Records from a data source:
= Beginning of Section =

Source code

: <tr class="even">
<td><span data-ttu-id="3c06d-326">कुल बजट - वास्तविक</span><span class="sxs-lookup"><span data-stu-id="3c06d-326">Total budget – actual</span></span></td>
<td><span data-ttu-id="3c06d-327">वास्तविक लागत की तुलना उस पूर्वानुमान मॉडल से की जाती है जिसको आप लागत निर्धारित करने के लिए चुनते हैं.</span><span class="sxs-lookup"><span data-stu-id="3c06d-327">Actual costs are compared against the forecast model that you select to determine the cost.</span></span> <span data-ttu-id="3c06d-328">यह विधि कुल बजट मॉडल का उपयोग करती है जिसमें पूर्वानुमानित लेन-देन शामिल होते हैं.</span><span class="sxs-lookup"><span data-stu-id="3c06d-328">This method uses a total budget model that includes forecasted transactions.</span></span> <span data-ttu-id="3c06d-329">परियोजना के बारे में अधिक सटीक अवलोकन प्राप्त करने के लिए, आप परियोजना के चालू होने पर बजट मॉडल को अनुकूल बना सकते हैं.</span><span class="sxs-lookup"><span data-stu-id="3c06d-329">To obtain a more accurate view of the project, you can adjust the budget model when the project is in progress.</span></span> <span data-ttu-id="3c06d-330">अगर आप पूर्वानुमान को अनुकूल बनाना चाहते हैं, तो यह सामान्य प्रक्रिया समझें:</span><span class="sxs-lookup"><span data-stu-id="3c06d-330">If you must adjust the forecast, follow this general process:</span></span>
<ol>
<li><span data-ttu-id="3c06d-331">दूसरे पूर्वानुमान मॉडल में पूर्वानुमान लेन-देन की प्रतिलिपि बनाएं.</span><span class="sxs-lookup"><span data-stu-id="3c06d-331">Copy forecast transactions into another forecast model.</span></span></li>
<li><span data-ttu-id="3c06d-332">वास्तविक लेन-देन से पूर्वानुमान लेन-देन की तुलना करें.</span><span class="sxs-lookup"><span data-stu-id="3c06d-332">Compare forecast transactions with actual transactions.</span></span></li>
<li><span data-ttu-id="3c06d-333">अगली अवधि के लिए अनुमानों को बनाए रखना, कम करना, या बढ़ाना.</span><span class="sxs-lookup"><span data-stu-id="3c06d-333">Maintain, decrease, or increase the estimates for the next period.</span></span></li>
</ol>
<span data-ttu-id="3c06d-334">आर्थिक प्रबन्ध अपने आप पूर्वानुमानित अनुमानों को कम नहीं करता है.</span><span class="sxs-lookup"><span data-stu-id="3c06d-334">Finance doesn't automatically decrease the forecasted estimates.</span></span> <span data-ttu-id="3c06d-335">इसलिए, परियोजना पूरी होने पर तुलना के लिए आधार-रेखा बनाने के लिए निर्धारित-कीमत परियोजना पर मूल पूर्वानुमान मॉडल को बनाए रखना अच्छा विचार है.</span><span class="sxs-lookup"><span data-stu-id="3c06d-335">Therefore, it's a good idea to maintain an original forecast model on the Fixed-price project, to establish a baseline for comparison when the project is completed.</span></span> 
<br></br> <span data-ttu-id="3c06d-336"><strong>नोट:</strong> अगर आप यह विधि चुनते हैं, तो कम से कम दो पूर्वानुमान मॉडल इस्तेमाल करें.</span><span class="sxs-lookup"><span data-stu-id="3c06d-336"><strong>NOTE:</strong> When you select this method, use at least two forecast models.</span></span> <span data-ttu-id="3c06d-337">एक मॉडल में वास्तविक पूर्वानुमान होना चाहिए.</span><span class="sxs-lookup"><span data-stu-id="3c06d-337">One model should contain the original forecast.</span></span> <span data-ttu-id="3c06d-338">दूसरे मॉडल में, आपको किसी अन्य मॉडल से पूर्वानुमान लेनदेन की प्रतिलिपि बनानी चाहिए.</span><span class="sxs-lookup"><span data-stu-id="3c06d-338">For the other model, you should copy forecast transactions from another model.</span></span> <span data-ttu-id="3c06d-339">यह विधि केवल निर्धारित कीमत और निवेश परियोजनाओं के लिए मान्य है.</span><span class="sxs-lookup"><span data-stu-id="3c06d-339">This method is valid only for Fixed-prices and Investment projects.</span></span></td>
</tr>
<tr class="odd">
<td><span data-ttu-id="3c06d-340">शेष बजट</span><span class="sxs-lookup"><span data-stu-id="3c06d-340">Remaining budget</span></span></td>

= End of Section =

■ **Task statement**
Your task is to retype the records above exactly.

■ **Exercise result**
Source code

: <tr class="even">
<td><span data-ttu-id="3c06d-326">कुल बजट - वास्तविक</span><span class="sxs-lookup"><span data-stu-id="3c06d-326">Total budget – actual</span></span></td>
<td><span data-ttu-id="3c06d-327">वास्तविक लागत की तुलना उस पूर्वानुमान मॉडल से की जाती है जिसको आप लागत निर्धारित करने के लिए चुनते हैं.</span><span class="sxs-lookup"><span data-stu-id="3c06d-327">Actual costs are compared against the forecast model that you select to determine the cost.</span></span> <span data-ttu-id="3c06d-328">यह विधि कुल बजट मॉडल का उपयोग करती है जिसमें पूर्वानुमानित लेन-देन शामिल होते हैं.</span><span class="sxs-lookup"><span data-stu-id="3c06d-328">This method uses a total budget model that includes forecasted transactions.</span></span> <span data-ttu-id="3c06d-329">परियोजना के बारे में अधिक सटीक अवलोकन प्राप्त करने के लिए, आप परियोजना के चालू होने पर बजट मॉडल को अनुकूल बना सकते हैं.</span><span class="sxs-lookup"><span data-stu-id="3c06d-329">To obtain a more accurate view of the project, you can adjust the budget model when the project is in progress.</span></span> <span data-ttu-id="3c06d-330">अगर आप पूर्वानुमान को अनुकूल बनाना चाहते हैं, तो यह सामान्य प्रक्रिया समझें:</span><span class="sxs-lookup"><span data-stu-id="3c06d-330">If you must adjust the forecast, follow this general process:</span></span>
<ol>
<li><span data-ttu-id="3c06d-331">दूसरे पूर्वानुमान मॉडल में पूर्वानुमान लेन-देन की प्रतिलिपि बनाएं.</span><span class="sxs-lookup"><span data-stu-id="3c06d-331">Copy forecast transactions into another forecast model.</span></span></li>
<li><span data-ttu-id="3c06d-332">वास्तविक लेन-देन से पूर्वानुमान लेन-देन की तुलना करें.</span><span class="sxs-lookup"><span data-stu-id="3c06d-332">Compare forecast transactions with actual transactions.</span></span></li>
<li><span data-ttu-id="3c06d-333">अगली अवधि के लिए अनुमानों को बनाए रखना, कम करना, या बढ़ाना.</span><span class="sxs-lookup"><span data-stu-id="3c06d-333">Maintain, decrease, or increase the estimates for the next period.</span></span></li>
</ol>
<span data-ttu-id="3c06d-334">आर्थिक प्रबन्ध अपने आप पूर्वानुमानित अनुमानों को कम नहीं करता है.</span><span class="sxs-lookup"><span data-stu-id="3c06d-334">Finance doesn't automatically decrease the forecasted estimates.</span></span> <span data-ttu-id="3c06d-335">इसलिए, परियोजना पूरी होने पर तुलना के लिए आधार-रेखा बनाने के लिए निर्धारित-कीमत परियोजना पर मूल पूर्वानुमान मॉडल को बनाए रखना अच्छा विचार है.</span><span class="sxs-lookup"><span data-stu-id="3c06d-335">Therefore, it's a good idea to maintain an original forecast model on the Fixed-price project, to establish a baseline for comparison when the project is completed.</span></span> 
<br></br> <span data-ttu-id="3c06d-336"><strong>नोट:</strong> अगर आप यह विधि चुनते हैं, तो कम से कम दो पूर्वानुमान मॉडल इस्तेमाल करें.</span><span class="sxs-lookup"><span data-stu-id="3c06d-336"><strong>NOTE:</strong> When you select this method, use at least two forecast models.</span></span> <span data-ttu-id="3c06d-337">एक मॉडल में वास्तविक पूर्वानुमान होना चाहिए.</span><span class="sxs-lookup"><span data-stu-id="3c06d-337">One model should contain the original forecast.</span></span> <span data-ttu-id="3c06d-338">दूसरे मॉडल में, आपको किसी अन्य मॉडल से पूर्वानुमान लेनदेन की प्रतिलिपि बनानी चाहिए.</span><span class="sxs-lookup"><span data-stu-id="3c06d-338">For the other model, you should copy forecast transactions from another model.</span></span> <span data-ttu-id="3c06d-339">यह विधि केवल निर्धारित कीमत और निवेश परियोजनाओं के लिए मान्य है.</span><span class="sxs-lookup"><span data-stu-id="3c06d-339">This method is valid only for Fixed-prices and Investment projects.</span></span></td>
</tr>
<tr class="odd">
<td><span data-ttu-id="3c06d-340">शेष बजट</span><span class="sxs-lookup"><span data-stu-id="3c06d-340">Remaining budget</span></span></td>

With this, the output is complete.